Este espaço é comumente destinado à discussão de assuntos correntes da economia global e local, colocando ênfase sempre naquilo que julgamos mais urgente para a definição de movimentos de curto prazo nos mercados. Porém, pode ser relevante fazer uma análise sob a ótica da teoria econômica para explicar a atualidade e entender como será o desenvolvimento do que observamos nos próximos trimestres.
Na semana que antecede as decisões dos comitês de política monetária do Banco Central dos EUA (FOMC) e do Banco Central do Brasil, convém analisar as surpresas inflacionárias sob esta ótica teórica e entender o que esperamos para os agregados macroeconômicos principais (atividade, inflação e juros) à frente.
Incialmente, vale lembrar que nosso raciocínio é baseado em modelos dinâmicos estocásticos de equilíbrio geral, e isso também é referendado pelo que há de mais contemporâneo em termos de macroeconomia. Nesses modelos, agentes (famílias, empresas, governo etc.) tomam decisões racionais que buscam maximizar objetivos concretos e sujeitos a incentivos e limitações também bem estabelecidas. Por conta da existência de rigidez de preço, a política monetária pode ter impacto no curto prazo.
O que estamos observando atualmente é uma situação de severos choques sendo impostos à economia global. Olhando para os últimos cinco anos, podemos citar na economia global o Brexit, a batalha comercial entre China e EUA, a covid-19 e problemas na cadeia produtiva.
Os efeitos desses choques são de difícil mensuração em tempo real, mas eles, evidentemente, contribuíram para tornar o ambiente macroeconômico de mais difícil compreensão. Consequentemente, os modelos que utilizamos em nossas estimativas dependem de algumas variáveis que são estimadas e não observadas (isso é, variáveis que são relevantes para a economia, mas que podemos somente inferir e não coletar diretamente).

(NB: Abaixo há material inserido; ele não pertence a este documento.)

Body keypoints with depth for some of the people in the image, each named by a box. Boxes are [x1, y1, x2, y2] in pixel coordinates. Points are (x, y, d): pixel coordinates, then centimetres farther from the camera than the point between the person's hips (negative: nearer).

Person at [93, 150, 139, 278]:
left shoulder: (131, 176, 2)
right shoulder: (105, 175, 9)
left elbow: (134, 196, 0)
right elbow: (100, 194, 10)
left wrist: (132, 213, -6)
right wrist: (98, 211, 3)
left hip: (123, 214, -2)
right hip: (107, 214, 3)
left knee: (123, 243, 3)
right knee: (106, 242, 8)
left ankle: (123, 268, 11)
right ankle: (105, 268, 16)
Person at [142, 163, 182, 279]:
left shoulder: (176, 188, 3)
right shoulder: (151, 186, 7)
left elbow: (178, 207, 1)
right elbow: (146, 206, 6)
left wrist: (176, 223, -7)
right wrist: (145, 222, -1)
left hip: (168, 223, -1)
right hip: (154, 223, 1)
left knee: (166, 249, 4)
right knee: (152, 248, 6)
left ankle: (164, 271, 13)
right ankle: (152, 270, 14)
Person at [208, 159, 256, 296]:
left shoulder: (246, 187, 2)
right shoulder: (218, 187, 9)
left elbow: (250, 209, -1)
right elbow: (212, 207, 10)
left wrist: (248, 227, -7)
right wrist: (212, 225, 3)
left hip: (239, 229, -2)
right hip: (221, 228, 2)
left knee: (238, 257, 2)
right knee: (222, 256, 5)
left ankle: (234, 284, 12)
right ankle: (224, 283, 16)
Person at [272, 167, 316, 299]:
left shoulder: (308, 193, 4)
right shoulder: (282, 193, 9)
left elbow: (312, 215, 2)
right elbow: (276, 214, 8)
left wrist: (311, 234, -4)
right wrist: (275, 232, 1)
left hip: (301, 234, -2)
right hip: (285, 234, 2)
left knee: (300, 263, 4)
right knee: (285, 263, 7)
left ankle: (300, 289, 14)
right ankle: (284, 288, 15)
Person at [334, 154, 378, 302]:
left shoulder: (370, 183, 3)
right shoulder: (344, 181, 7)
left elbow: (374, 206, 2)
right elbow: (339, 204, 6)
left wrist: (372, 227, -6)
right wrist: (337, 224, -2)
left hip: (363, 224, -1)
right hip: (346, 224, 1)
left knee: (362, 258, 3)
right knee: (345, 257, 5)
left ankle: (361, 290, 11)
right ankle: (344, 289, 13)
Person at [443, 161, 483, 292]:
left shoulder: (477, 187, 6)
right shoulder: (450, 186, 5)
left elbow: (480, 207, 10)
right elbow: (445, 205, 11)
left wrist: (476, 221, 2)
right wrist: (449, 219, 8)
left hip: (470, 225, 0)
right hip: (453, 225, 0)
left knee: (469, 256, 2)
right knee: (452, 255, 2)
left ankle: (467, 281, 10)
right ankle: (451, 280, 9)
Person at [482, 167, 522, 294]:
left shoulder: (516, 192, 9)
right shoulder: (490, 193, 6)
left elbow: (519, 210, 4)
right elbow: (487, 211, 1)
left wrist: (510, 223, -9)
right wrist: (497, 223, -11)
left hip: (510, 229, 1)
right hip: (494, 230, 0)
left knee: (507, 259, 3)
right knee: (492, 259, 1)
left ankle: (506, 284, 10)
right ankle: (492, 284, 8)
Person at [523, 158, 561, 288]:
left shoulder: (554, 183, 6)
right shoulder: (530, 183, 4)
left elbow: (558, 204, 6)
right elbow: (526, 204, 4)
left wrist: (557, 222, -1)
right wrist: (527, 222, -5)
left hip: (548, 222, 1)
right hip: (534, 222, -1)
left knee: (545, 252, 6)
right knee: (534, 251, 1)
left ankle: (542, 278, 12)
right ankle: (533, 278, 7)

Um exemplo claro disso é a taxa neutra de juros. Essa é uma variável extremamente relevante, pois guia o Banco Central a entender a partir de qual patamar sua política monetária encontra-se expansionista ou contracionista. Ou seja, dá ao Banco Central a diretriz se ele está contribuindo para maior pressão inflacionária ou não. Os choques recentes da economia enumerados acima, provavelmente, elevam a taxa neutra de juros, mas não temos como provar isso inequivocamente em pouco tempo. Por enquanto, essa é uma suposição razoável fruto de fatores que determinam o patamar de juro neutro.
Assim, entender a postura de política monetária de um Banco Central também fica mais complicado. É justamente por isso que argumentamos que as surpresas inflacionárias nos EUA e no Brasil indicam que o caminho para uma redução consistente da inflação é longo. O que estamos vendo é que, possivelmente, os juros nominais de curto prazo (a Selic ou a Fed Fund Rate, respectivamente) não representam o mesmo grau de aperto que representavam há cinco anos. Ou seja, pode ser que estejam contribuindo menos com redução da inflação do que o que suporíamos há pouco tempo. Discutiremos as consequências disso em nosso artigo da próxima semana.